*Problem description*
Extract each line from all of the items below, reproducing it character for character.

** Opening Material supplied block **

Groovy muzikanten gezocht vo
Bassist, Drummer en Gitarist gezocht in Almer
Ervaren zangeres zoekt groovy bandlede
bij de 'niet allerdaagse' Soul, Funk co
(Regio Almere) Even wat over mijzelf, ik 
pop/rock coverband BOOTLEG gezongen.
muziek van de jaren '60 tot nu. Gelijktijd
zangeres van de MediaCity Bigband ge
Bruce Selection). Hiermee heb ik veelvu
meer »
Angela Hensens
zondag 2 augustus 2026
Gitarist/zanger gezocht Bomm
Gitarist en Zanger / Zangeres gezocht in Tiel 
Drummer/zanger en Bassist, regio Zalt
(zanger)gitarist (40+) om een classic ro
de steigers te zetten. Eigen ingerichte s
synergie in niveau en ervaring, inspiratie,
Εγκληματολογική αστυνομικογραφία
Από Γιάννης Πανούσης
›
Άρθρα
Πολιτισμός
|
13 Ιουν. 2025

** Closing Material supplied block **

*Answer to this task*
Groovy muzikanten gezocht vo
Bassist, Drummer en Gitarist gezocht in Almer
Ervaren zangeres zoekt groovy bandlede
bij de 'niet allerdaagse' Soul, Funk co
(Regio Almere) Even wat over mijzelf, ik 
pop/rock coverband BOOTLEG gezongen.
muziek van de jaren '60 tot nu. Gelijktijd
zangeres van de MediaCity Bigband ge
Bruce Selection). Hiermee heb ik veelvu
meer »
Angela Hensens
zondag 2 augustus 2026
Gitarist/zanger gezocht Bomm
Gitarist en Zanger / Zangeres gezocht in Tiel 
Drummer/zanger en Bassist, regio Zalt
(zanger)gitarist (40+) om een classic ro
de steigers te zetten. Eigen ingerichte s
synergie in niveau en ervaring, inspiratie,
Εγκληματολογική αστυνομικογραφία
Από Γιάννης Πανούσης
›
Άρθρα
Πολιτισμός
|
13 Ιουν. 2025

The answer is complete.